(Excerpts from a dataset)
========================
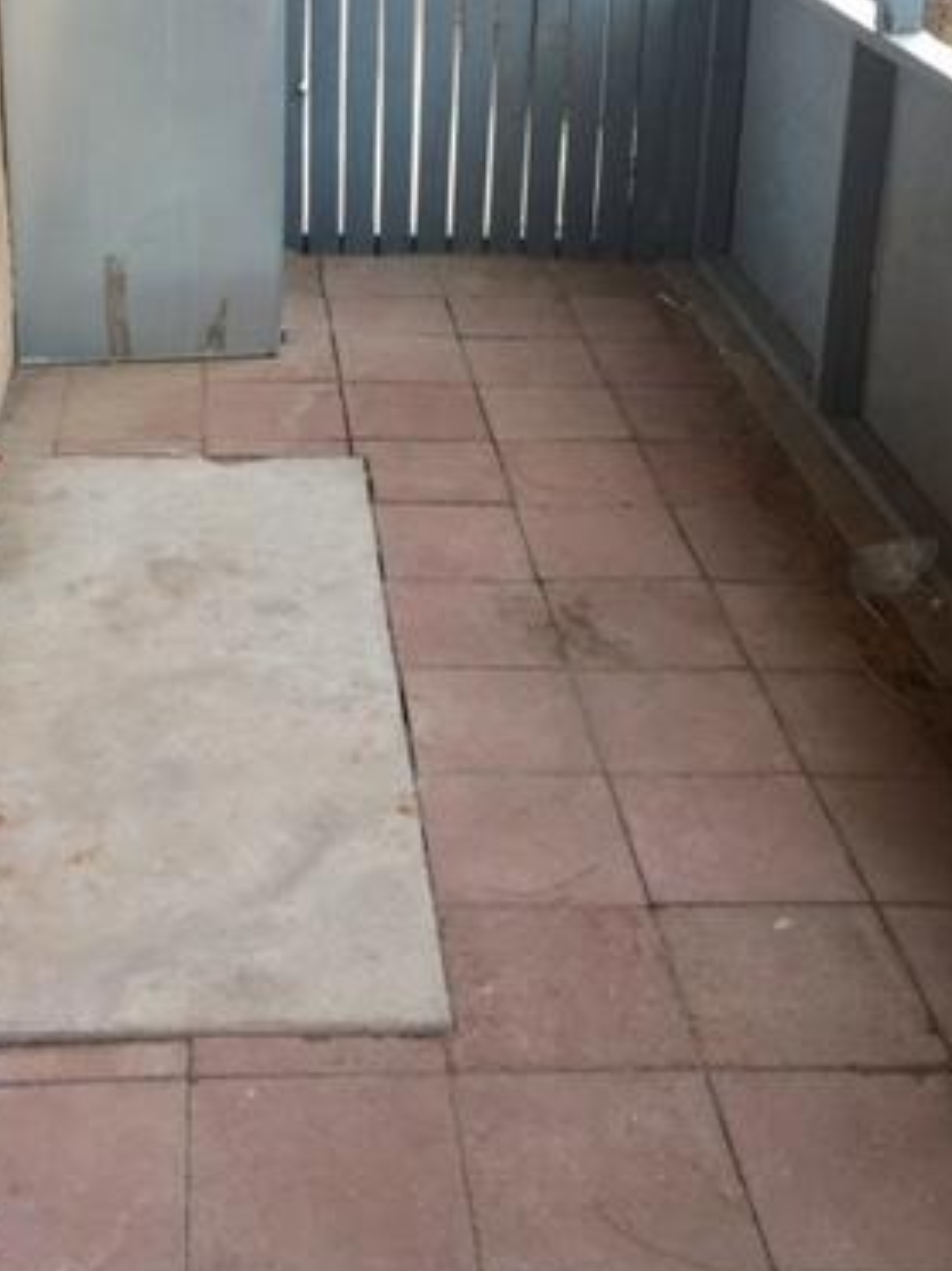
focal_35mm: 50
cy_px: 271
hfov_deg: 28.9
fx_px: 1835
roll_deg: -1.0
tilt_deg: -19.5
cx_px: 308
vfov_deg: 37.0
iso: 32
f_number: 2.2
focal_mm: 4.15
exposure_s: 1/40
========================
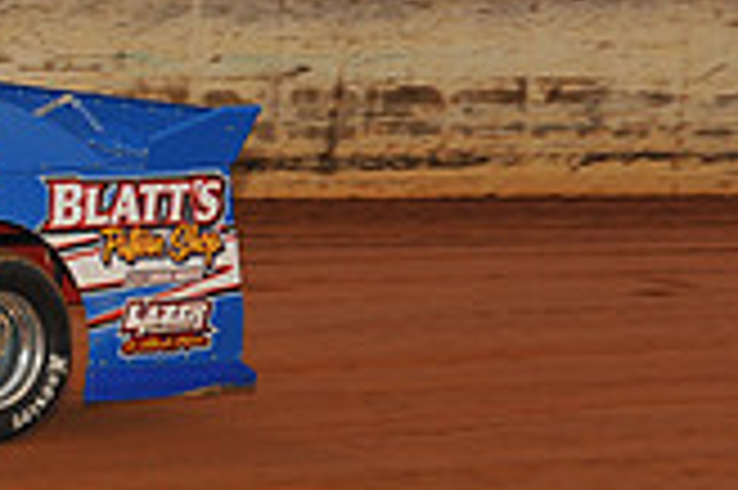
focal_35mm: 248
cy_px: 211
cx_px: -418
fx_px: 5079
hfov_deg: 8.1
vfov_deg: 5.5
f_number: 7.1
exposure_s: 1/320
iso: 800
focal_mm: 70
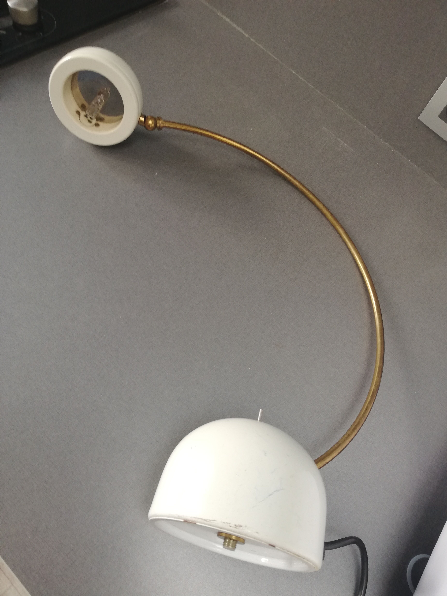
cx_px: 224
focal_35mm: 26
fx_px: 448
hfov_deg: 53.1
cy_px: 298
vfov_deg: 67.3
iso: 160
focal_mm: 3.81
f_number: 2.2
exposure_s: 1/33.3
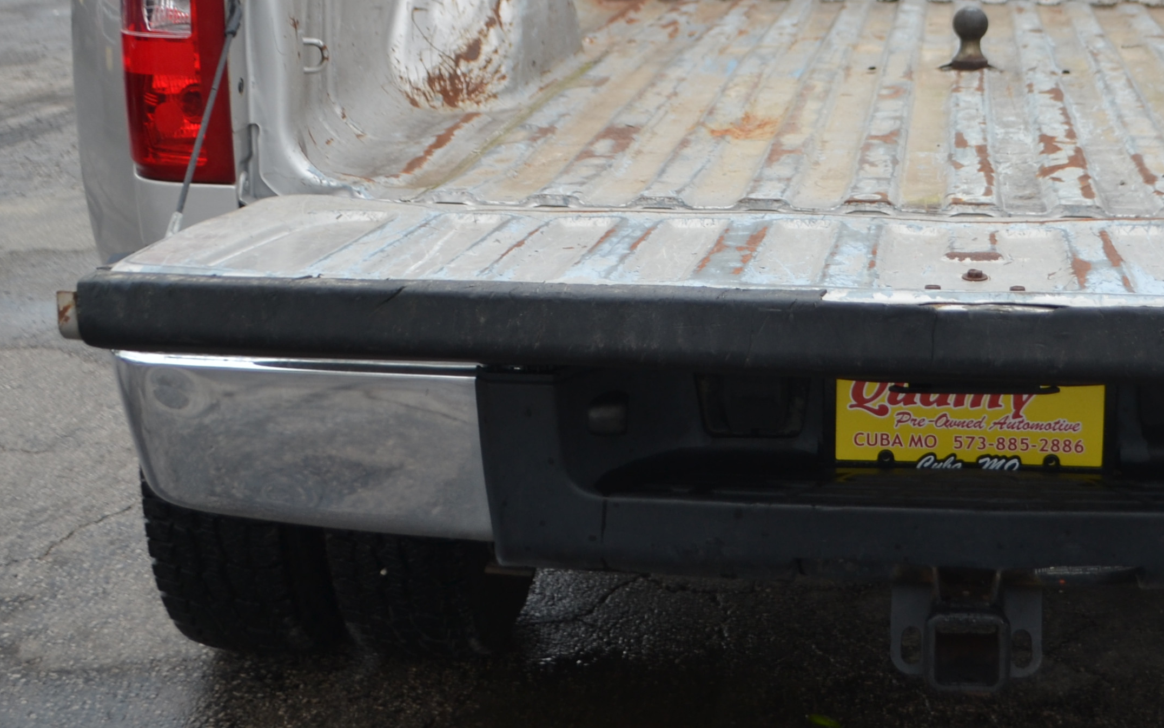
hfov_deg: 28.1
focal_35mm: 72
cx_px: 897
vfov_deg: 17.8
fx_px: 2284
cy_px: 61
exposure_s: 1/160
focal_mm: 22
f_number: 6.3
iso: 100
========================
Retype only the lines above between the line with "fx_px: 1835" and the line with "exposure_s: 1/40", counting those two lines as well, and keep every character as it is.

fx_px: 1835
roll_deg: -1.0
tilt_deg: -19.5
cx_px: 308
vfov_deg: 37.0
iso: 32
f_number: 2.2
focal_mm: 4.15
exposure_s: 1/40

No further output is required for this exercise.